После смерти матери сестра с братом воспитывались в доме дяди — все случилось, как хотела мать, но сестра покончила с собой, так и не успев стать взрослой. У нее не было ярко выраженных симптомов кретинизма, как у моего ребенка, она была умственно отсталой, очень чувствительной к музыке, вернее, к каким-то определенным звукам, в общем, девушкой, которая, как и предвидела мать, не могла жить, не имея опоры…
Собака залаяла. Внешний мир оживает, охватив со всех сторон меня, сидящего на дне ямы. Правая ладонь, сложенная совком, скребет земляную стену, на колени уже упало несколько осколков кирпича, погребенных в слое глины, и собака, увертываясь от них, теснее прижимается к моей груди. А правая ладонь снова и снова скребет стену. Сверху заглядывает какой-то человек. Покрепче прижав собаку, я запрокидываю голову. Беспокойство собаки передается и мне, я испытываю настоящий животный страх. Утренние лучи мутны, как глаз, затянутый катарактой. Небо, которое на рассвете белело в вышине, сейчас потемнело и низко нависло. Если бы оба мои глаза видели, утренние лучи, возможно, богаче наполняли бы пейзаж (эта твердо усвоенная мысль, связанная с оптикой, часто посещает меня), но единственный оставшийся глаз огрубел и видит лишь обнаженное темное утро. Весь выпачканный, сидя в яме и оказавшись таким образом ниже уровня, на котором находится любой нормальный житель города, я ковыряю пальцами земляную стену. Меня мучат: снаружи — пронизывающий холод, изнутри — жгучий стыд. Заслоняя темное небо, темнее даже, чем само небо, загородив, точно падающая башня, отверстие ямы, вдруг появляется тень приземистого, широкоплечего человека. Он похож на вставшего в рост краба. Собака, по-моему, взбесилась. Я испытываю страх и стыд. Точно град, рассыпается по дну ямы звук, будто разлетелось на бесчисленные осколки стекло. Изо всех сил напрягаю единственный глаз, пытаясь рассмотреть лицо великана, сверху, словно бог, глядящего в яму; и от стыда растерянно, глупо улыбаюсь.

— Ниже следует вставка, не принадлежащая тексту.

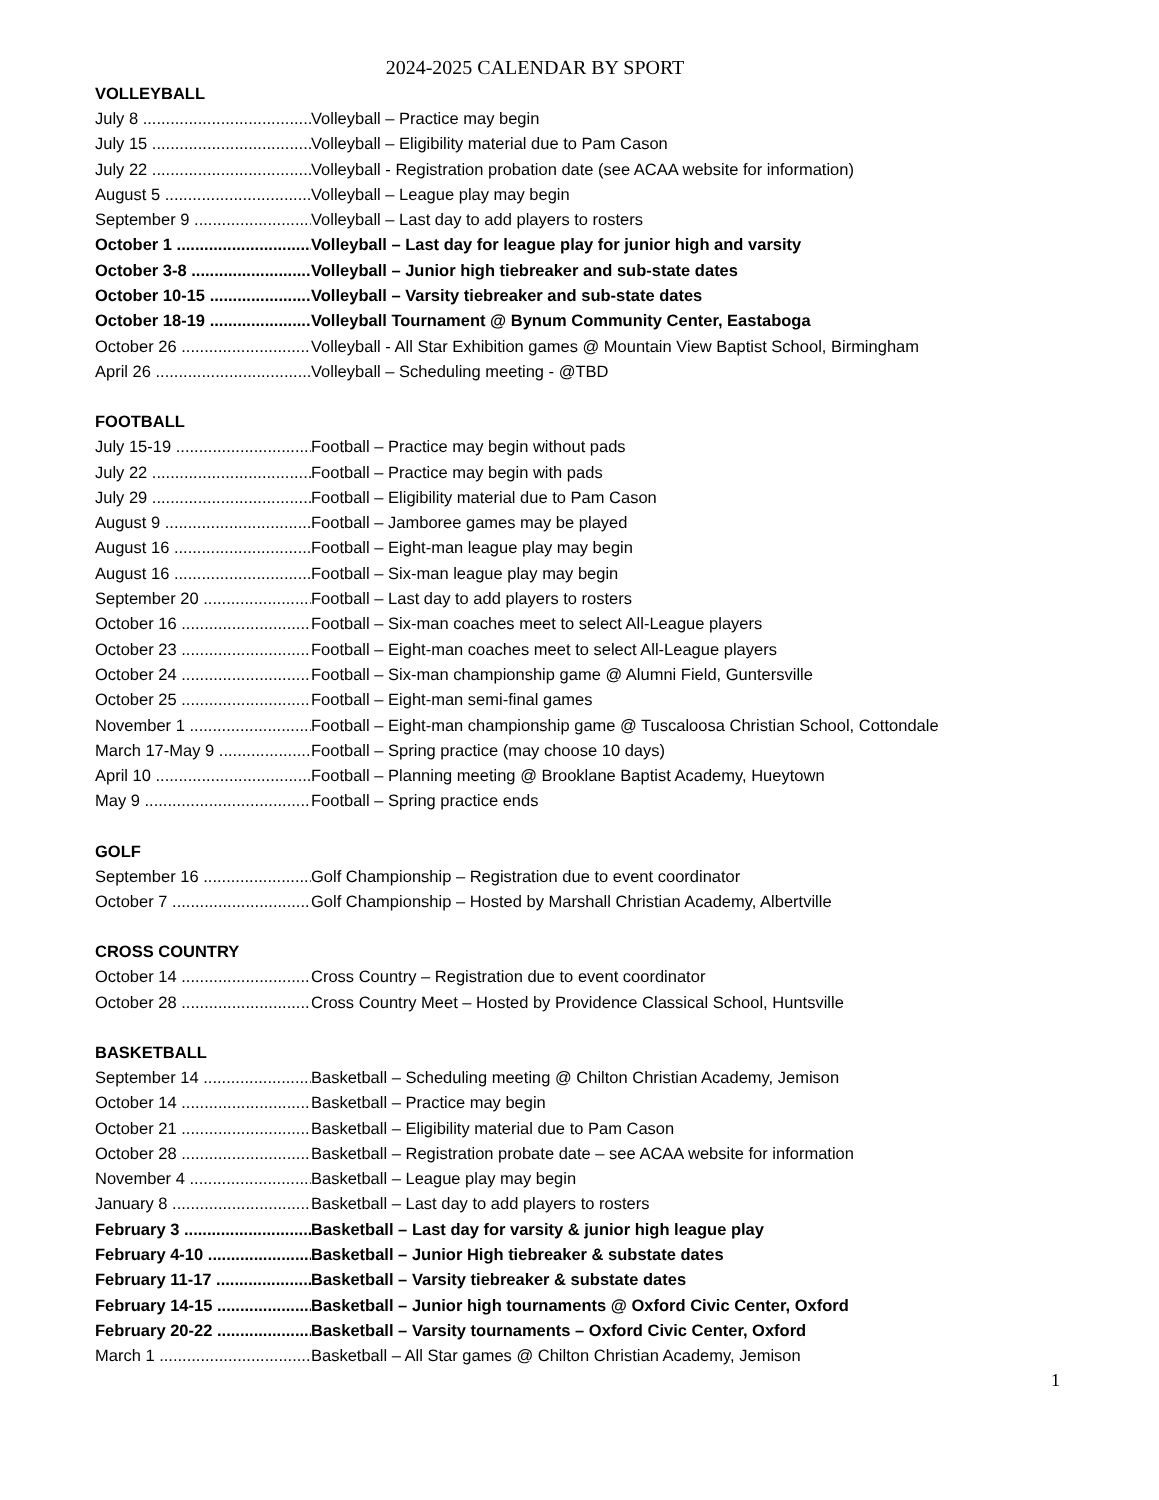2024-2025 CALENDAR BY SPORT
VOLLEYBALL
July 8 Volleyball – Practice may begin
July 15 Volleyball – Eligibility material due to Pam Cason
July 22 Volleyball - Registration probation date (see ACAA website for information)
August 5 Volleyball – League play may begin
September 9 Volleyball – Last day to add players to rosters
October 1 Volleyball – Last day for league play for junior high and varsity
October 3-8 Volleyball – Junior high tiebreaker and sub-state dates
October 10-15 Volleyball – Varsity tiebreaker and sub-state dates
October 18-19 Volleyball Tournament @ Bynum Community Center, Eastaboga
October 26 Volleyball - All Star Exhibition games @ Mountain View Baptist School, Birmingham
April 26 Volleyball – Scheduling meeting - @TBD
FOOTBALL
July 15-19 Football – Practice may begin without pads
July 22 Football – Practice may begin with pads
July 29 Football – Eligibility material due to Pam Cason
August 9 Football – Jamboree games may be played
August 16 Football – Eight-man league play may begin
August 16 Football – Six-man league play may begin
September 20 Football – Last day to add players to rosters
October 16 Football – Six-man coaches meet to select All-League players
October 23 Football – Eight-man coaches meet to select All-League players
October 24 Football – Six-man championship game @ Alumni Field, Guntersville
October 25 Football – Eight-man semi-final games
November 1 Football – Eight-man championship game @ Tuscaloosa Christian School, Cottondale
March 17-May 9 Football – Spring practice (may choose 10 days)
April 10 Football – Planning meeting @ Brooklane Baptist Academy, Hueytown
May 9 Football – Spring practice ends
GOLF
September 16 Golf Championship – Registration due to event coordinator
October 7 Golf Championship – Hosted by Marshall Christian Academy, Albertville
CROSS COUNTRY
October 14 Cross Country – Registration due to event coordinator
October 28 Cross Country Meet – Hosted by Providence Classical School, Huntsville
BASKETBALL
September 14 Basketball – Scheduling meeting @ Chilton Christian Academy, Jemison
October 14 Basketball – Practice may begin
October 21 Basketball – Eligibility material due to Pam Cason
October 28 Basketball – Registration probate date – see ACAA website for information
November 4 Basketball – League play may begin
January 8 Basketball – Last day to add players to rosters
February 3 Basketball – Last day for varsity & junior high league play
February 4-10 Basketball – Junior High tiebreaker & substate dates
February 11-17 Basketball – Varsity tiebreaker & substate dates
February 14-15 Basketball – Junior high tournaments @ Oxford Civic Center, Oxford
February 20-22 Basketball – Varsity tournaments – Oxford Civic Center, Oxford
March 1 Basketball – All Star games @ Chilton Christian Academy, Jemison
1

— Как зовут собаку? — спрашивает великан.
Он произносит совсем не те слова, которых: я боялся. Я спасен, вернувшись на почву будничности, и наконец, вздохнув с облегчением, успокаиваюсь. Этот человек, пожалуй, будет виновником скандала, который вот-вот разразится. Но это будет скандал, не выходящий за рамки будничности, а совсем не всепоглощающий скандал, которого секунду назад я боялся и стыдился. Не тот скандал, когда у человека, втянутого в него, от страха и стыда из каждой поры вылезает отвратительный жесткий волосок, как у пуделя, не тот скандал, когда, точно пружиной, отбрасывается все человеческое. Это будет интимный скандал, такой вспыхивает, когда застают с пожилой служанкой. И собака на моих коленях, почуяв, что ее защитник избежал опасности, связанной со странным нечто, притихла, как заяц.
— Что, выпили и свалились туда? — Мужчина похоронил мои действия на рассвете в убийственной будничности. — Утром туман-то был густой.